Superconducting gap within a modified interlayer tunneling model

TL;DR

This paper introduces a modified interlayer tunneling model with interlayer single particle hopping and pseudogap effects to better describe cuprate superconductors, successfully matching experimental data and predicting new behaviors.

Contribution

The paper develops a phenomenological model incorporating pseudogap effects into interlayer hopping, explaining experimental observations and predicting T_c behavior variations.

Findings

Absence of bilayer splitting in layered cuprates.

Successful reproduction of the temperature dependence of the superconducting gap.
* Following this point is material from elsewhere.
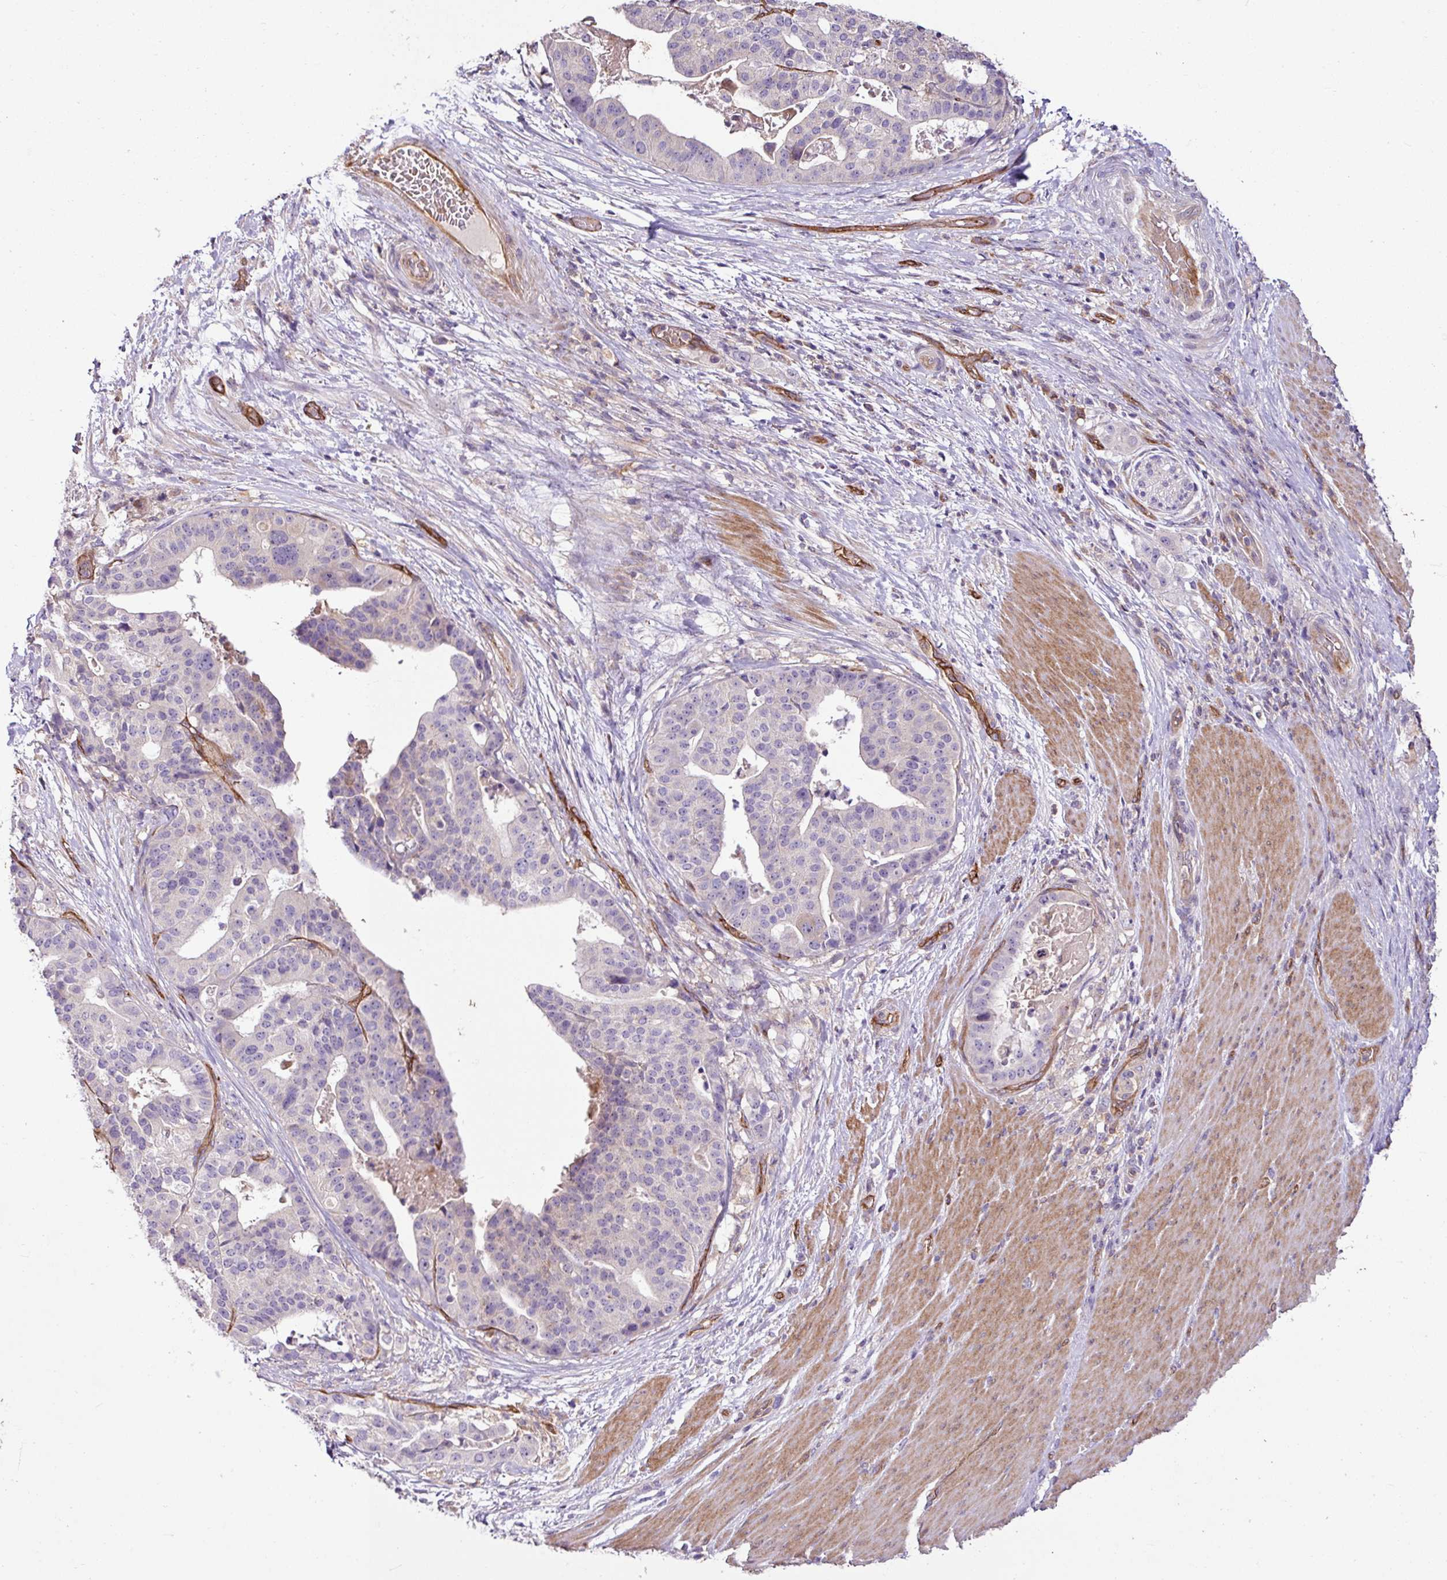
{"staining": {"intensity": "negative", "quantity": "none", "location": "none"}, "tissue": "stomach cancer", "cell_type": "Tumor cells", "image_type": "cancer", "snomed": [{"axis": "morphology", "description": "Adenocarcinoma, NOS"}, {"axis": "topography", "description": "Stomach"}], "caption": "The histopathology image reveals no significant expression in tumor cells of stomach cancer (adenocarcinoma).", "gene": "ZNF106", "patient": {"sex": "male", "age": 48}}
High ratio of superconducting gap to T_c consistent with experiments.

Abstract

A modified version of the interlayer tunneling model, including interlayer single particle hopping (ISPH), is considered as a phenomenological model to describe cuprate superconductors. The effective ISPH (t_\perp^{eff}) is taken along with a probability factor P, that involves the normal state pseudogap (E_g). This makes t_\perp^{eff} to mimic experimental observations that, ISPH is small in the underdoped regime and increases towards overdoping. Within the modified model, we establish the absence of bilayer splitting as observed in case of layered cuprates. Transition temperature (T_c) and the superconducting gap are calculated. A match, to the T-dependent superconducting gap data from experiment, is obtained and high values of the ratio of the superconducting gap to T_c are recovered. Depending on the values of E_g, T_c as a function of interlayer coupling shows mixed behaviour. This is a prediction and can be checked further.